(Provided passage)
┌────────
> > Even if the parameters are accessible to a
> 'daemon' like process which monitors the various
> subsystems, and updates the system dynamically
> through some kind of clean interface, be that /proc
> or sysctl (), or some other method.  Even going to
> the extreme of allocating specific processors to the
> task of network processing, for example, when
> network load is *extremely* high.
> 
> It seems like you're agreeing with what everyone
> else just said.
> AFAICT, you're saying that dynamic tuning (in this
> case reacting to
> network load) is the way of the future, in which
> case we're in total
> agreement - tunables are evil.
> 
> Obviously, there are variables which change value
> within the kernel and
> affect the behavior of the system.  But this does
> not make them a
> "tunable".  A tunable is a public, documented,
> interface to affect the

Okay, gothca - I was using 'tunables' in a general
sense, ie, any parameter which is tunable, whether
that be by the system, or available directly to users
through some well defined interface.
└────────
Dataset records
┌────────
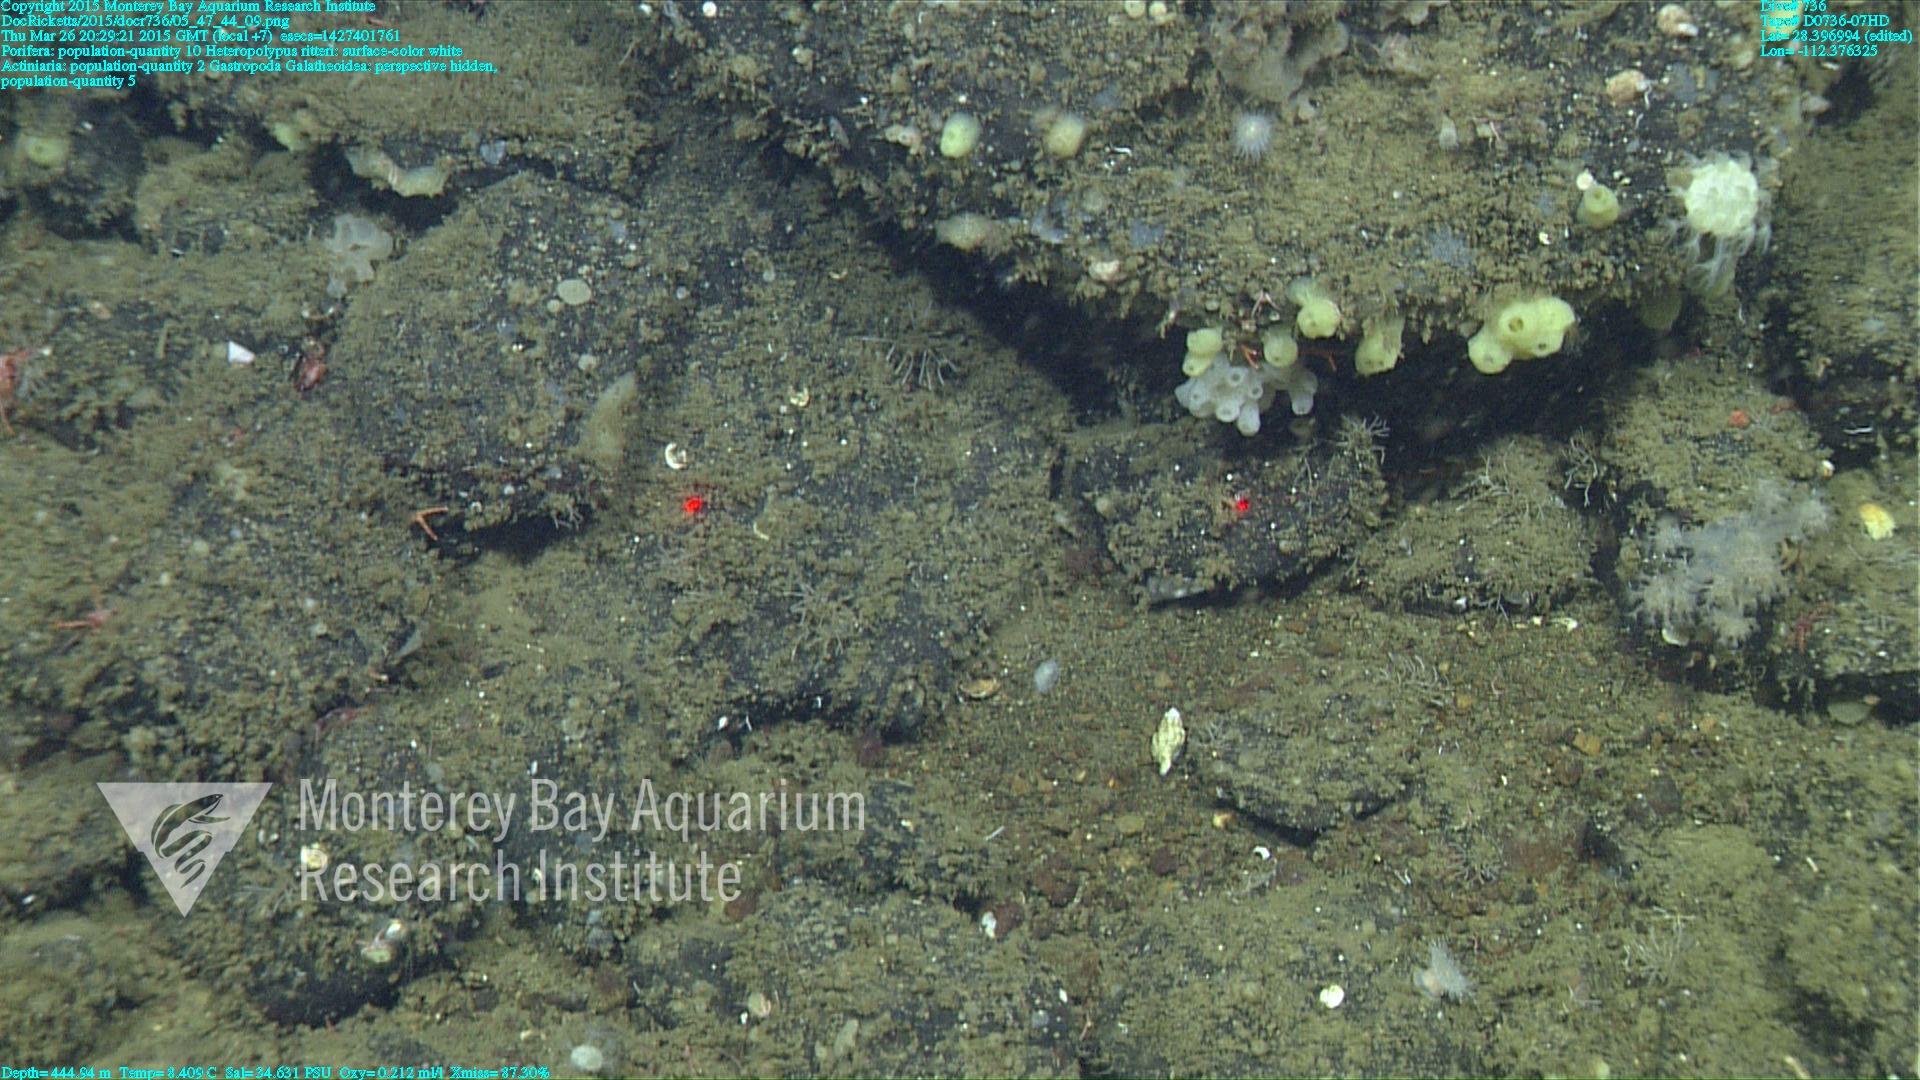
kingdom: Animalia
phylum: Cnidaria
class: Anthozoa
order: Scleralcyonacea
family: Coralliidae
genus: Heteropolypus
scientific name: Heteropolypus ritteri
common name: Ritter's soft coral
└────────
From the exchange about kernel tunables, repeat the part starting with "Okay, gothca - I" and going on through "well defined interface.". You won't need the rows for anything here.

(Response to the exercise)
Okay, gothca - I was using 'tunables' in a general
sense, ie, any parameter which is tunable, whether
that be by the system, or available directly to users
through some well defined interface.